I think someone said that each person tends to be attracted more to one of the transcendentals - the good, the true, the beautiful (accepting for the moment that the beautiful is a transcendental) - than to the others. I suppose in my case it would be the true that captivates me. The beautiful also; the good, less so: hence my sins tend to be about missing the good or going after goods in the wrong way. The true in a sense corresponds with faith, one of the theological virtues; the beautiful, with hope I suppose; and the good with charity.
Alas, love is the virtue I lack. (For this cause, and because of the replacement role it plays in modernist misbelief - filling in for lack of belief in doctrine - I cannot abide talk of social justice. Catholic schooling has permanently inoculated me against it, for ever. Of course, I do try and give alms and such, but I no longer believe the secularist aCatholic claim that it is the trendy left that really help, rather than infantilize, the poor...)
With this in mind, it can be seen how I heartily agree with this statement of Newman's:
“From the age of fifteen, dogma has been the fundamental principle of my religion: I know no other religion; I cannot enter into the idea of any other sort of religion; religion, as a mere sentiment, is to me a dream and a mockery.”

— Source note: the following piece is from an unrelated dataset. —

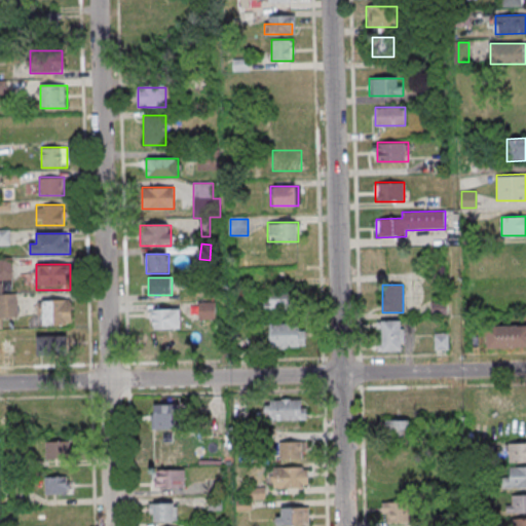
[(299,289),(264,289),(264,309),(299,309),(299,289)]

For this cause, I hate and detest sentimentality, doubt, and the rejection of reason - nothing gets me riled up worse than fools saying "Why don't we just all love Jesus and not worry about these silly doctrines any more?". I am firmly of the opinion that many after the Council delighted in rejecting as much of the Faith as possible, dumbing everything down - evacuating our most holy religion of content. Some people would rather believe nothing - it's more convenient. Stupidity is alive and well in most Catholic churches! I don't mean by this anything against those of low intellect - they are creatures of God - but by this I reprobate those who wallow in ignorance and delight in their own lack of understanding, in a mad kind of pride.
Similarly, while some just "lurrrve" sentimental songs of dubious orthodoxy, such as the lyrics of Marty Haugen or John Bell, I cannot stand their puerile sound and uncatholic message. Compare such unhealthy "fast food" music to the more difficult to appreciate and sing, but holier treasures and more beautiful far that is the prodigious inheritance of sacred music down the ages. Trust our own Philistine and narcissistic age to dump most of this. It is the same with the awful solemnity of the Sacred Liturgy - too many think Mass ought be (aging) hippies gathered with a guitar round a trestle table. Mass like that is an abomination! "O worship the Lord in the beauty of holiness" should be the words to heed.
So I do value the beautiful, but not to the extent of running into effete æsthetic excess. Particularly in Australia, the beautiful is often mocked by lazy lax liberals as being "gay" - and of course there is that perversion of beauty around, but abusus non tollit usus. "Bells and smells" cannot be the end of it - as is said of some immoral Anglicans, their holiness ends when the vestments are packed away. (A friend of mine and a female friend of his were horribly scandalized by some High Church types, who invited them to a fancy dress party that turned out to be low and vile - at which those dirty buggers were tricked out in church vestments. I use the term buggers advisedly.)
Liturgy must never be camp; neither must it be feminized as the Novus Ordo too often is, with the only man present in the sanctuary an emasculated old priest, surrounded by women, with a congregation largely of the same. The Mass should be masculine in the true sense of imaging sacrifice, for Christ the Bridegroom gave Himself sacrificially for His Bride the Church, and His priests and their ministers sacramentally represent this truth. If Mass does express this, both men and women will feel comfortable with it. Liturgy, if feminized or effete, repels normal folk of both sexes.